The most likely reason for choosing a simple search over something like KMP is to avoid needing extra storage. Unless the string to be found is very long, and the string to search contains a lot of partial matches, the time taken to allocate and free that would likely be much more than the cost of the extra complexity.
Is that corrected in c++0x?
No, C++11 doesn't add any complexity requirements to std::string
, and certainly doesn't add any mandatory implementation details.
If the complexity of current substr is not O(N * M), what is that?
That's the worst-case complexity, when the string to search contains a lot of long partial matches. If the characters have a reasonably uniform distribution, then the average complexity would be closer to O(N)
. So by choosing an algorithm with better worst-case complexity, you may well make more typical cases much slower.

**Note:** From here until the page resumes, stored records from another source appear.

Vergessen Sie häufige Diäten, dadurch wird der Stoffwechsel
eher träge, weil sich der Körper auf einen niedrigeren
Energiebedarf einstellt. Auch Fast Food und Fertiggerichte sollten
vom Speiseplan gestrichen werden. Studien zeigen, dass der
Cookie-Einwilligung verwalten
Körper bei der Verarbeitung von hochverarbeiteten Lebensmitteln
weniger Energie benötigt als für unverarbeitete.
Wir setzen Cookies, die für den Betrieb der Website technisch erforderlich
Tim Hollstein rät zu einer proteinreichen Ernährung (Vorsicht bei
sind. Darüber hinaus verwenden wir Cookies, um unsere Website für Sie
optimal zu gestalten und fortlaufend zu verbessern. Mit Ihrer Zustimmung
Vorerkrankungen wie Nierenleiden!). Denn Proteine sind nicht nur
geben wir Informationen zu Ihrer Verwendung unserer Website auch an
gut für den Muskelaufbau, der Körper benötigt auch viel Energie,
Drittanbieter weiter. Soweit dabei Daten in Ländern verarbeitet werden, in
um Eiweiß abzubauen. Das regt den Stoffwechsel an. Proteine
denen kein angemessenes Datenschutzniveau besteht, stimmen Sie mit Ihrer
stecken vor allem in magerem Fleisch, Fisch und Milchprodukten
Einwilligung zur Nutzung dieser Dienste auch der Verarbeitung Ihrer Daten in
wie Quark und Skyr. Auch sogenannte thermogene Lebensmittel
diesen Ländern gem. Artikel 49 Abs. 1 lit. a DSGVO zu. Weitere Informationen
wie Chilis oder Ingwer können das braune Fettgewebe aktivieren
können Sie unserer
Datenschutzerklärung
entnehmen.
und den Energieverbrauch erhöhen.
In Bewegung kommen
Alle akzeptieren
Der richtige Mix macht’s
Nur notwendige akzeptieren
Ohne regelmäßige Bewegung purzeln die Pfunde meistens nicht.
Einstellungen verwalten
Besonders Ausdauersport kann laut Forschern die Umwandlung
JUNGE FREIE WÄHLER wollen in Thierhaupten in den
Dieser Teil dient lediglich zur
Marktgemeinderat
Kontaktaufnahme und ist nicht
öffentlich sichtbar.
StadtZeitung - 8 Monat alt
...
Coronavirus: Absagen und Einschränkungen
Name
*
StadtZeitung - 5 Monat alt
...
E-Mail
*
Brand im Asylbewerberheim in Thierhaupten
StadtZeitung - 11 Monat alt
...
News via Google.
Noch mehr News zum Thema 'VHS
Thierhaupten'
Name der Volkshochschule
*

Where do you get the impression from that std::string::substr()
doesn't use a linear algorithm? In fact, I can't even imagine how to implement in a way which has the complexity you quoted. Also, there isn't much of an algorithm involved: is it possible that you are think this function does something else than it does? std::string::substr()
just creates a new string starting at its first argument and using either the number of characters specified by the second parameter or the characters up to the end of the string.
You may be referring to std::string::find()
which doesn't have any complexity requirements or std::search()
which is indeed allowed to do O(n * m) comparisons. However, this is a giving implementers the freedom to choose between an algorithm which has the best theoretical complexity vs. one which doesn't doesn't need additional memory. Since allocation of arbitrary amounts of memory is generally undesirable unless specifically requested, this seems a reasonable thing to do.
FYI, The string::find in both gcc/libstdc++ and llvm/libcxx were very slow. I improved both of them quite significantly (by ~20x in some cases). You might want to check the new implementation:
GCC: PR66414 optimize std::string::find https://github.com/gcc-mirror/gcc/commit/fc7ebc4b8d9ad7e2891b7f72152e8a2b7543cd65
LLVM: https://reviews.llvm.org/D27068
The new algorithm is simpler and uses hand optimized assembly functions of memchr, and memcmp.